I had long been familiar with the story of Sadako Sasaki, the young Japanese girl who survived the atomic bombing of Hiroshima as a child, only to develop leukemia years later. While lying in her hospital bed, her best friend taught her the ancient legend: if a person folds one thousand origami cranes, the gods will grant them a wish. Sadako folded with quiet determination, dreaming of recovery and a long life. She completed 644 cranes before she passed away at the age of twelve. Her classmates finished the rest so she could be buried with a full thousand. From that tragedy, the origami crane rose as a powerful international symbol of peace, hope, healing, and the innocent victims of war.

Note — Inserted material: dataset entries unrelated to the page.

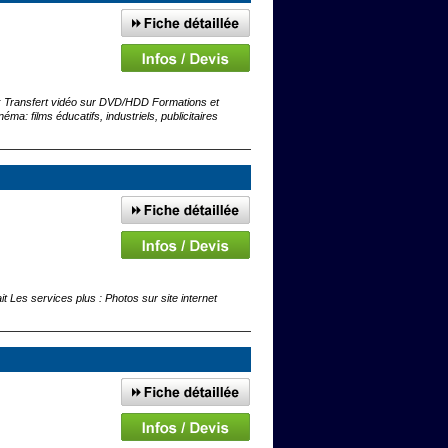
us : Transfert vidéo sur DVD/HDD Formations et
éma: films éducatifs, industriels, publicitaires
it Les services plus : Photos sur site internet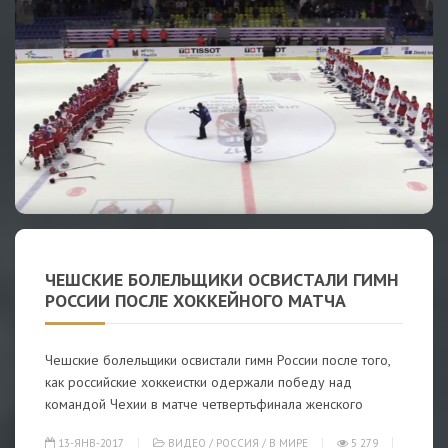
ЧЕШСКИЕ БОЛЕЛЬЩИКИ ОСВИСТАЛИ ГИМН
РОССИИ ПОСЛЕ ХОККЕЙНОГО МАТЧА
Чешские болельщики освистали гимн России после того,
как российские хоккеистки одержали победу над
командой Чехии в матче четвертьфинала женского
13-ЯНВ-2017
ВИДЕО
/
РОССИЯ
/
В МИРЕ
5 279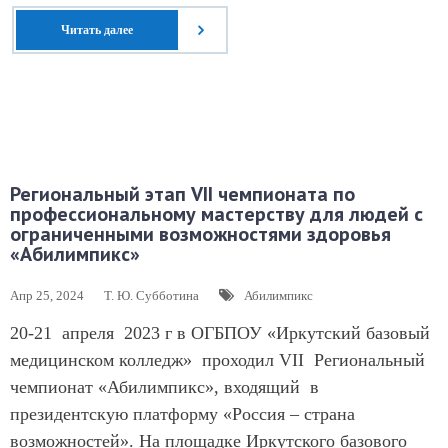
Читать далее
Региональный этап VII чемпионата по
профессиональному мастерству для людей с
ограниченными возможностями здоровья
«Абилимпикс»
Апр 25, 2024
Т. Ю. Субботина
Абилимпикс
20-21 апреля 2023 г в ОГБПОУ «Иркутский базовый
медицинском колледж» проходил VII Региональный
чемпионат «Абилимпикс», входящий в
президентскую платформу «Россия – страна
возможностей». На площадке Иркутского базового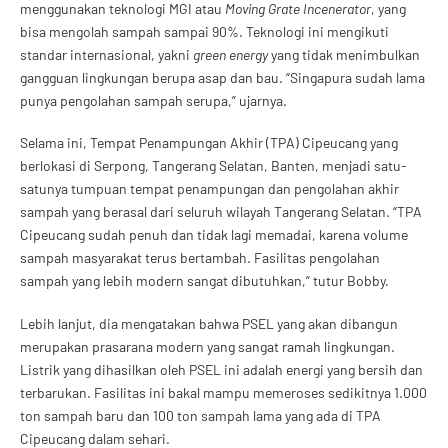
menggunakan teknologi MGI atau
Moving Grate Incenerator
, yang
bisa mengolah sampah sampai 90%. Teknologi ini mengikuti
standar internasional, yakni
green energy
yang tidak menimbulkan
gangguan lingkungan berupa asap dan bau. “Singapura sudah lama
punya pengolahan sampah serupa,” ujarnya.
Selama ini, Tempat Penampungan Akhir (TPA) Cipeucang yang
berlokasi di Serpong, Tangerang Selatan, Banten, menjadi satu-
satunya tumpuan tempat penampungan dan pengolahan akhir
sampah yang berasal dari seluruh wilayah Tangerang Selatan. “TPA
Cipeucang sudah penuh dan tidak lagi memadai, karena volume
sampah masyarakat terus bertambah. Fasilitas pengolahan
sampah yang lebih modern sangat dibutuhkan,” tutur Bobby.
Lebih lanjut, dia mengatakan bahwa PSEL yang akan dibangun
merupakan prasarana modern yang sangat ramah lingkungan.
Listrik yang dihasilkan oleh PSEL ini adalah energi yang bersih dan
terbarukan. Fasilitas ini bakal mampu memeroses sedikitnya 1.000
ton sampah baru dan 100 ton sampah lama yang ada di TPA
Cipeucang dalam sehari.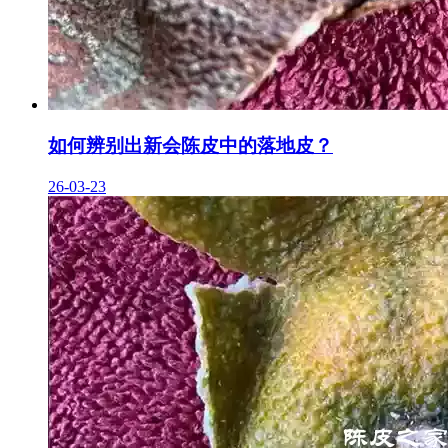
如何辨别出新会陈皮中的落地皮？
26-03-23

Moved by Sadako’s gentle courage and the enduring power of that simple paper bird, I began folding my own cranes during those long, solitary evenings. At first, I used whatever paper I could find. But as the weeks turned into months, I started researching the best paper for origami. I soon discovered that Japanese washi paper is widely regarded as the premium choice — strong yet incredibly delicate, with a beautiful texture and the ability to hold crisp folds while remaining lightweight. It made perfect sense. In an environment filled with harsh conditions and uncertainty, only the finest materials felt right for creating something as meaningful as a symbol of peace.
From then on, I folded exclusively with the best washi paper I could obtain, even if it meant ordering it from afar and waiting patiently for packages to arrive. Each sheet felt special — a small luxury in a place where luxuries were rare.
In the quiet hours after my shifts, with the low hum of generators and occasional distant sounds filtering through the walls, I folded crane after crane. Each deliberate fold became more than a craft. It turned into a meditation, a silent prayer pressed gently into the paper.
With every wing, every neck, every tail, I whispered wishes: for the safety of the soldiers who depended on the clean water I helped provide, for healing and stability in Iraq, for my own shaken sense of peace that had cracked open since 9/11, and for a world that seemed forever caught in cycles of conflict.
The simple, repetitive motion brought a surprising calm. It reminded me that even in the harshest environments, small, repeated acts of creation and hope could endure and quietly resist despair.
By the time my final contract ended in 2011 and I returned home, I had folded well over one thousand cranes — many more, in truth. They are now stored safely, tucked away like fragile yet resilient witnesses to those intense, lonely years. Delicate sheets of washi paper that somehow survived the journey across oceans and time.
It is now 2026 — twenty-five years since the towers fell. As a nation and as individuals, we continue to heal in ways both visible and invisible. The scars remain, but so does the quiet determination to move forward.
Today, I feel ready to share this deeply personal chapter of my life. These cranes are more than a wartime pastime or a way to pass empty hours in a bunker. They represent my small, persistent offering of hope — born from a naturalized citizen’s deep loyalty and love for her adopted country.
Sephy's One Thousand Peace Cranes — born in the solitude of a metal connex under foreign skies, carried home with care, and now offered as proof that peace, like hope itself, often begins with small, deliberate acts repeated with patience and love.